Nrf2 signaling in bone health: unlocking new avenues for osteoporosis management

Osteoporosis (OP) is a progressive skeletal disorder characterized by reduced bone mass, structural deterioration, and increased fracture risk, particularly in postmenopausal women and the elderly. Oxidative stress and inflammation are key contributors to the disruption of bone remodeling in OP. Nuclear factor erythroid 2-related factor 2 (Nrf2), a master regulator of cellular redox homeostasis, has gained attention for its role in bone metabolism. This review explores Nrf2’s regulatory influence on osteoblast (OB) and osteoclast (OC) activity. In OBs, moderate Nrf2 activation protects against reactive oxygen species (ROS)-induced apoptosis, enhances differentiation, and supports bone formation. In contrast, both insufficient and excessive Nrf2 expression may impair OB function. In OCs, Nrf2 suppresses ROS-mediated pathways such as MAPK and NF-κB, thereby inhibiting differentiation and resorptive activity. Nrf2 also attenuates inflammation by downregulating pro-inflammatory mediators and inhibiting NF-κB nuclear translocation.

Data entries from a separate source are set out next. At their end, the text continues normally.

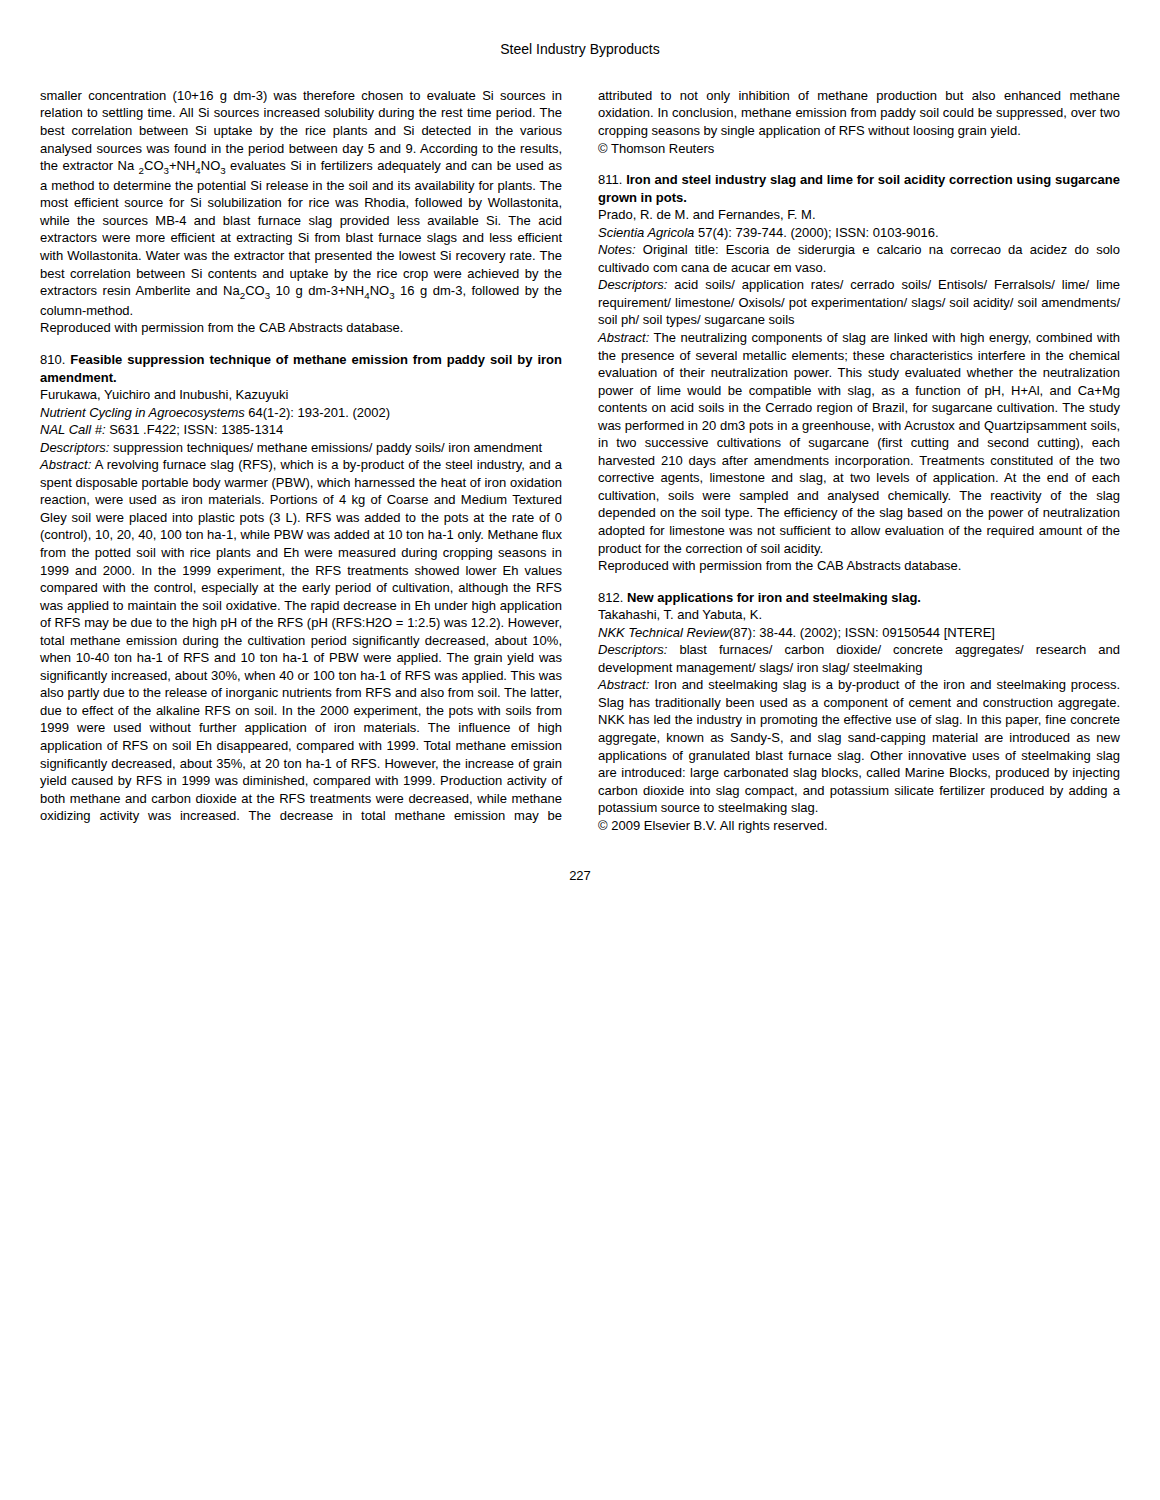Steel Industry Byproducts
smaller concentration (10+16 g dm-3) was therefore chosen to evaluate Si sources in relation to settling time. All Si sources increased solubility during the rest time period. The best correlation between Si uptake by the rice plants and Si detected in the various analysed sources was found in the period between day 5 and 9. According to the results, the extractor Na 2CO3+NH4NO3 evaluates Si in fertilizers adequately and can be used as a method to determine the potential Si release in the soil and its availability for plants. The most efficient source for Si solubilization for rice was Rhodia, followed by Wollastonita, while the sources MB-4 and blast furnace slag provided less available Si. The acid extractors were more efficient at extracting Si from blast furnace slags and less efficient with Wollastonita. Water was the extractor that presented the lowest Si recovery rate. The best correlation between Si contents and uptake by the rice crop were achieved by the extractors resin Amberlite and Na2CO3 10 g dm-3+NH4NO3 16 g dm-3, followed by the column-method.
Reproduced with permission from the CAB Abstracts database.
810. Feasible suppression technique of methane emission from paddy soil by iron amendment.
Furukawa, Yuichiro and Inubushi, Kazuyuki
Nutrient Cycling in Agroecosystems 64(1-2): 193-201. (2002)
NAL Call #: S631 .F422; ISSN: 1385-1314
Descriptors: suppression techniques/ methane emissions/ paddy soils/ iron amendment
Abstract: A revolving furnace slag (RFS), which is a by-product of the steel industry, and a spent disposable portable body warmer (PBW), which harnessed the heat of iron oxidation reaction, were used as iron materials. Portions of 4 kg of Coarse and Medium Textured Gley soil were placed into plastic pots (3 L). RFS was added to the pots at the rate of 0 (control), 10, 20, 40, 100 ton ha-1, while PBW was added at 10 ton ha-1 only. Methane flux from the potted soil with rice plants and Eh were measured during cropping seasons in 1999 and 2000. In the 1999 experiment, the RFS treatments showed lower Eh values compared with the control, especially at the early period of cultivation, although the RFS was applied to maintain the soil oxidative. The rapid decrease in Eh under high application of RFS may be due to the high pH of the RFS (pH (RFS:H2O = 1:2.5) was 12.2). However, total methane emission during the cultivation period significantly decreased, about 10%, when 10-40 ton ha-1 of RFS and 10 ton ha-1 of PBW were applied. The grain yield was significantly increased, about 30%, when 40 or 100 ton ha-1 of RFS was applied. This was also partly due to the release of inorganic nutrients from RFS and also from soil. The latter, due to effect of the alkaline RFS on soil. In the 2000 experiment, the pots with soils from 1999 were used without further application of iron materials. The influence of high application of RFS on soil Eh disappeared, compared with 1999. Total methane emission significantly decreased, about 35%, at 20 ton ha-1 of RFS. However, the increase of grain yield caused by RFS in 1999 was diminished, compared with 1999. Production activity of both methane and carbon dioxide at the RFS treatments were decreased, while methane oxidizing activity was increased. The decrease in total methane emission may be attributed to not only inhibition of methane production but also enhanced methane oxidation. In conclusion, methane emission from paddy soil could be suppressed, over two cropping seasons by single application of RFS without loosing grain yield.
© Thomson Reuters
811. Iron and steel industry slag and lime for soil acidity correction using sugarcane grown in pots.
Prado, R. de M. and Fernandes, F. M.
Scientia Agricola 57(4): 739-744. (2000); ISSN: 0103-9016.
Notes: Original title: Escoria de siderurgia e calcario na correcao da acidez do solo cultivado com cana de acucar em vaso.
Descriptors: acid soils/ application rates/ cerrado soils/ Entisols/ Ferralsols/ lime/ lime requirement/ limestone/ Oxisols/ pot experimentation/ slags/ soil acidity/ soil amendments/ soil ph/ soil types/ sugarcane soils
Abstract: The neutralizing components of slag are linked with high energy, combined with the presence of several metallic elements; these characteristics interfere in the chemical evaluation of their neutralization power. This study evaluated whether the neutralization power of lime would be compatible with slag, as a function of pH, H+Al, and Ca+Mg contents on acid soils in the Cerrado region of Brazil, for sugarcane cultivation. The study was performed in 20 dm3 pots in a greenhouse, with Acrustox and Quartzipsamment soils, in two successive cultivations of sugarcane (first cutting and second cutting), each harvested 210 days after amendments incorporation. Treatments constituted of the two corrective agents, limestone and slag, at two levels of application. At the end of each cultivation, soils were sampled and analysed chemically. The reactivity of the slag depended on the soil type. The efficiency of the slag based on the power of neutralization adopted for limestone was not sufficient to allow evaluation of the required amount of the product for the correction of soil acidity.
Reproduced with permission from the CAB Abstracts database.
812. New applications for iron and steelmaking slag.
Takahashi, T. and Yabuta, K.
NKK Technical Review(87): 38-44. (2002); ISSN: 09150544 [NTERE]
Descriptors: blast furnaces/ carbon dioxide/ concrete aggregates/ research and development management/ slags/ iron slag/ steelmaking
Abstract: Iron and steelmaking slag is a by-product of the iron and steelmaking process. Slag has traditionally been used as a component of cement and construction aggregate. NKK has led the industry in promoting the effective use of slag. In this paper, fine concrete aggregate, known as Sandy-S, and slag sand-capping material are introduced as new applications of granulated blast furnace slag. Other innovative uses of steelmaking slag are introduced: large carbonated slag blocks, called Marine Blocks, produced by injecting carbon dioxide into slag compact, and potassium silicate fertilizer produced by adding a potassium source to steelmaking slag.
© 2009 Elsevier B.V. All rights reserved.
227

Nrf2 knockout animal models exhibit age-related bone loss, reduced bone mineral density, impaired trabecular structure, and delayed fracture healing. These effects are exacerbated by increased oxidative stress and inflammation. Notably, sex-specific differences have been observed, with female mice showing greater susceptibility to Nrf2 deficiency, potentially due to interactions with estrogen signaling. Nrf2 also regulates osteocyte-specific gene expression, further reinforcing its role in bone maintenance and mechanotransduction. Therapeutic activation of Nrf2 using agents such as bardoxolone methyl, sulforaphane, quercetin, and curcumin shows promise in mitigating bone loss. However, precise modulation is crucial to avoid potential adverse effects. Overall, Nrf2 represents a promising target for the prevention and treatment of OP and related musculoskeletal disorders.